General election recap: week ending 03/05

By Siva Thangarajahpoll

With less than one week to go, we can see most parties pulling out all the stops as they attempt to get a lead on the closest election in decades.

In the aftermath of the tragic crisis in the Mediterranean Sea where boats carrying Libyan refugees capsized, Ed Miliband took his chance to gain a bit of political capital. He criticized David Cameron and the previous government for not investing in ‘post-conflict planning’ after the UK’s intervention in Libya in 2011. However, due to the fact that he backed UK’s UN-sanctioned intervention and has also not commented beforehand on any form of post-conflict support or planning, this move has attracted criticism for politicising on a humanitarian crisis. This argument dominated the cycles towards the beginning of the week, with Tory and Lib Dem leaders claiming that Ed Miliband was attacking Cameron for the current Libyan crisis, whilst Labour members claimed the leader was showing his support for the international community and the Tories were simply  trying to ‘whip up a storm’.

On a more amusing note, Miliband was interviewed by Russell Brand, no doubt as a way to convince the younger, more politically disillusioned electorate. In the interview, he challenged Brand’s position that people should cause a ‘political revolution’ by abstaining to vote, which social media largely responded to with amusement.

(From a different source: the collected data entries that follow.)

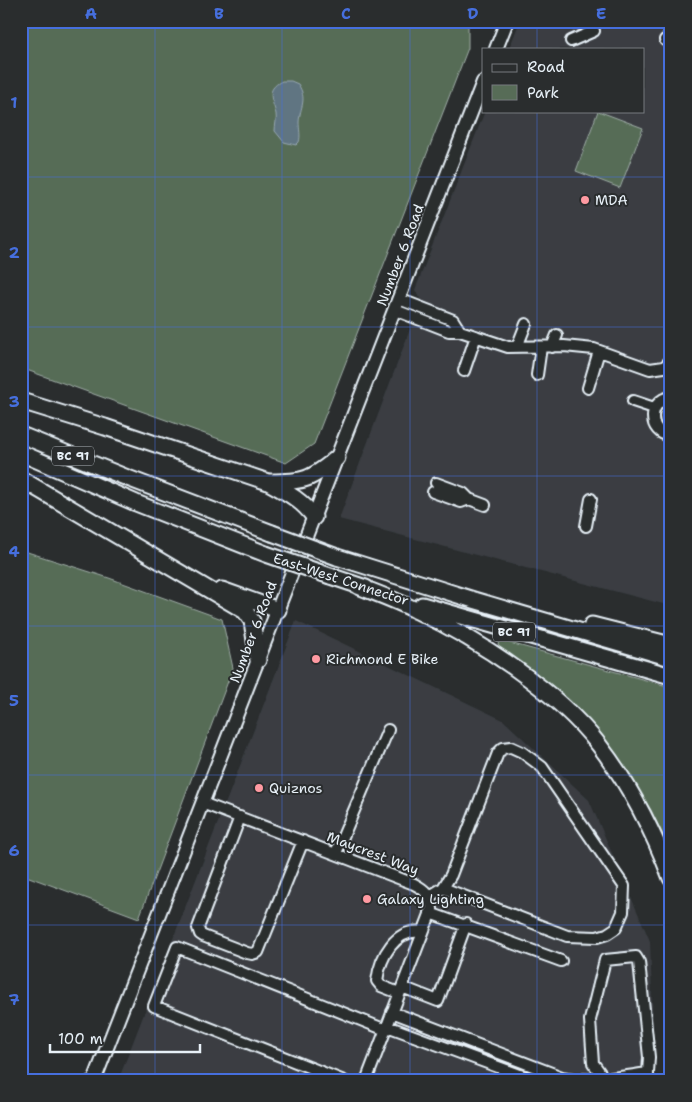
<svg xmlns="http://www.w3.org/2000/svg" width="692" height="1102" viewBox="0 0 692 1102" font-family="'Shantell Sans',sans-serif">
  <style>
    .built { fill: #3a3e43 }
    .green { fill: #576c57; stroke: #a0aea8 }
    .water { fill: #607582; stroke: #96a7b1 }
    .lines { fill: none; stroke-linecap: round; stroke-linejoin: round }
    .minor-casing { stroke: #e8f1f8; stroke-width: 14 }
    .major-casing { stroke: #e8f1f8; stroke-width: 16 }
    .highway-casing { stroke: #e8f1f8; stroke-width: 19 }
    .minor { stroke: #2a2d2e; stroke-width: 10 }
    .major { stroke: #2a2d2e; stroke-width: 12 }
    .highway { stroke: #2a2d2e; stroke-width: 15 }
    .highway-bridge-casing { stroke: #e8f1f8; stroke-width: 19; stroke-linecap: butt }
    .highway-bridge { stroke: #2a2d2e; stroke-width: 15 }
    .grid { fill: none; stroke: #466fde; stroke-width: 1; stroke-opacity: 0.55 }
    .poi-dot { fill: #ff9aa2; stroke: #2a2d2e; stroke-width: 2 }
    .labels { text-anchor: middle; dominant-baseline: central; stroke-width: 4; stroke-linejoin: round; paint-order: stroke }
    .shield { fill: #2a2d2e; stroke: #afb6bb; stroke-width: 1 }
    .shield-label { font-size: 12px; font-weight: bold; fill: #e8f1f8 }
    .poi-label { font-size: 14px; fill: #e8f1f8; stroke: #2a2d2e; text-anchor: start }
    .street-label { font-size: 14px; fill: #e8f1f8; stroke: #2a2d2e }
    .neatline { fill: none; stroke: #466fde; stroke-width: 2 }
    .grid-label { font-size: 16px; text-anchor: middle; font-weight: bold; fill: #466fde }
  </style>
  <rect width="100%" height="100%" fill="#2a2d2e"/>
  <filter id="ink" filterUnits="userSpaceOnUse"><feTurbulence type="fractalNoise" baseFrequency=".02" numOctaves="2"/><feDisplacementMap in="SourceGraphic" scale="10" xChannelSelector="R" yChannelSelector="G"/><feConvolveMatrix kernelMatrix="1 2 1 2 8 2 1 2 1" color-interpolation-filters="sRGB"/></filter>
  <g filter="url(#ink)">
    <!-- built -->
    <path class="built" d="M520,21H671V606L339,519L421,300L415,290L485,111H643V49H509Z
      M296,621L503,720L589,800L650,941L655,1081H118Z"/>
    <!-- green -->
    <path class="green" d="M21,21H468V48L314,444L286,463L21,368Z
      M598,111L643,128L620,188L576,171Z
      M21,550L109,578L222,619L233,668L139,918L21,874Z
      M499,640L671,687V855L664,837L651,810L615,755L502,651L498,646Z"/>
    <!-- water -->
    <path class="water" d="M282,81H291L298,84C308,100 300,106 299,122C299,129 301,136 299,142L296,145L284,142L275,131C275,125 277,119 276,114C273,100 264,90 282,81Z"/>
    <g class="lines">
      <defs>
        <path id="minor" d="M665,40L671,43
          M571,41L594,31
          M399,299L453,320L460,331
          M395,310L449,331H460L508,347L564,346L594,349L650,369L664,367L671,360
          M517,347L526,324
          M552,347L557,335
          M464,371L476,336
          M537,375L541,347
          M588,388L599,351
          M671,397C647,400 647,434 671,436
          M633,401L654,408
          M436,483L463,493L469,499
          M433,492L461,502L469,499L485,505
          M586,526L591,499
          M202,803L414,884C426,890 430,895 432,909L366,1081
          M240,817L198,928L200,934L203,936L247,953L252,954L258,952L303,841
          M336,853L388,730
          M430,896L443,888L451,875L498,753L503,748L511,747L522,752L542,767L624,886L623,912L616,928L607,934L597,937L567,936L443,888
          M430,913L561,961
          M402,987L438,1001L466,924
          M399,993L381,986L377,981C380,957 395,928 423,932
          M392,1012L562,1077C591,1083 619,1077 648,1073V1081
          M387,1026L536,1081
          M344,1081L154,1006L177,947L386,1030
          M606,1081L593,1063L590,1020L605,960L636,957L639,962L649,1057L648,1073"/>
        <path id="major" d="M496,49L507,21
          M94,1081L483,82"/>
        <path id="highway" d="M21,401L105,427L268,482C286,492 302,500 314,517
          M21,435L125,477L272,533
          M21,453L136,503L266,554
          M21,479L245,611L252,621L258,660
          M270,482C304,482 311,480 337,458
          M337,557L474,600L671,658
          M330,576L366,588
          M358,586C378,594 398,601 417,611C479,640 557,691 599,745C630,785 653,831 671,878
          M222,590L278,610
          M422,605L671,676
          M592,625L671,645"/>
      </defs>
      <!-- minor casing -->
      <use href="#minor" class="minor-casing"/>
      <!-- major casing -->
      <use href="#major" class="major-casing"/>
      <!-- highway casing -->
      <use href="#highway" class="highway-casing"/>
      <!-- minor -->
      <use href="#minor" class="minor"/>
      <!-- major -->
      <use href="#major" class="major"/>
      <!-- highway -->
      <use href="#highway" class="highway"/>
      <defs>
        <path id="highway-bridge" d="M272,533L337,557
          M266,554L330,576"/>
      </defs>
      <!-- highway-bridge casing -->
      <use href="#highway-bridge" class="highway-bridge-casing"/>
      <!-- highway-bridge -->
      <use href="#highway-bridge" class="highway-bridge"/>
    </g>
  </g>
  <!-- grid -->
  <path class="grid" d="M155,21V1081M282,21V1081M410,21V1081M537,21V49M537,111V1081M21,177H671M21,327H671M21,476H671M21,626H671M21,775H671M21,925H671"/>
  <!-- markers -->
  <g class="poi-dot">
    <circle cx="585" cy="200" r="5"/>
    <circle cx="316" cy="659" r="5"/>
    <circle cx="259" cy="788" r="5"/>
    <circle cx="367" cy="899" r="5"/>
  </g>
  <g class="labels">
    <!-- shield labels -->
    <g class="shield">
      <rect x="52" y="446.5" width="42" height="19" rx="4"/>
      <rect x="493" y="622.5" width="42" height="19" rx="4"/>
    </g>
    <g class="shield-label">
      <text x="73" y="456">BC 91</text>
      <text x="514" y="632">BC 91</text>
    </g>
    <!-- poi labels -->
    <g class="poi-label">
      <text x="595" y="200">MDA</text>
      <text x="326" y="659">Richmond E Bike</text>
      <text x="269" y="788">Quiznos</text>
      <text x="377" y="899">Galaxy Lighting</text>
    </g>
    <!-- street labels -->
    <g class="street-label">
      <text transform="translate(400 255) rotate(-69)">Number 6 Road</text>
      <text transform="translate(341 579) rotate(18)">East-West Connector</text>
      <text transform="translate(253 632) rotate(-69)">Number 6 Road</text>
      <text transform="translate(373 853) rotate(21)">Maycrest Way</text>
    </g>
  </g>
  <!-- margin -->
  <rect width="692" height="1102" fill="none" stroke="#2a2d2e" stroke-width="55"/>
  <!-- legend -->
  <rect x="482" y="48" width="162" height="65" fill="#2a2d2e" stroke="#767b7f"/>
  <rect x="492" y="64" width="25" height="8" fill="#2a2d2e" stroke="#767b7f"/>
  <text x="527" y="72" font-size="15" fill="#e8f1f8">Road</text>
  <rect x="492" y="85" width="25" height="15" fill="#576c57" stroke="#767b7f"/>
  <text x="527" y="98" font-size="15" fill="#e8f1f8">Park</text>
  <!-- scale -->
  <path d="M50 1044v8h150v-8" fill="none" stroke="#e8f1f8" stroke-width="2.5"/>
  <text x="58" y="1044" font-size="15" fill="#e8f1f8" stroke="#2a2d2e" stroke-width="4" paint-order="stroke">100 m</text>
  <rect x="28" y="28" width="636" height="1046" class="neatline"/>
  <g class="grid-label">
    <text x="91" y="19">A</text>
    <text x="219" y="19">B</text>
    <text x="346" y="19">C</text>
    <text x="473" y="19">D</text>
    <text x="601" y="19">E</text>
    <text x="14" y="108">1</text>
    <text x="14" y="258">2</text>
    <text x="14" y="407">3</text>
    <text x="14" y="557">4</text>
    <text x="14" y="706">5</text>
    <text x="14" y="856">6</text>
    <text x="14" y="1005">7</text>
  </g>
</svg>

Meanwhile, the Conservatives are still facing questions about the issue of their proposed cuts to the welfare budget and where exactly they will fall. They faced further criticism when the Liberal Democrat chancellor, Danny Alexander, revealed that his party had blocked £8 billion worth of cuts in the coalition, which would largely limit the child benefit allocation. Of course the Conservatives denied this; however, with an upcoming £12 billion cuts to social spending, people are apprehensive about whether some of these proposed changes to child benefit might be implemented in a future Tory government.

Finally, Thursday night saw a Question Time Special event, where the three main party leaders took questions put to them both by David Dimbleby and a very tough studio audience. Cameron was grilled by the aforementioned issue of possible child benefit cuts, which he was blatantly evasive on, saying that he does not ‘want’ these cuts, meaning he may implement them anyway. Meanwhile, Miliband denied that the last government borrowed too much, igniting laughter from the audience, and finally Nick Clegg faced a no-holds-barred attack on him over his apparent inability to keep his political promises.

In the aftermath of this event, the party leaders appear to accept the fact that as the polls stand, a majority outcome is very unlikely. As a result, they have given the clearest answers concerning which minority parties they are willing to compromise with, and which they aren’t. On Friday morning, Ed Miliband confirmed that he would rather not form a Labour government than go into a formal coalition with the SNP. However, if Labour wins and they press on with a minority government, they would have to whip votes from other parties on a case-by-case basis. However, the Conservatives will have to either do the same, or form another Lib Dem coalition, but this time with UKIP in the sidelines. Nigel Farage has said that although he will assist such a government, he will not be forming any formal coalitions.

With only four days until the election this coming Thursday, the media and polls suggest a hung parliament, or a minority government, which will be extremely unstable.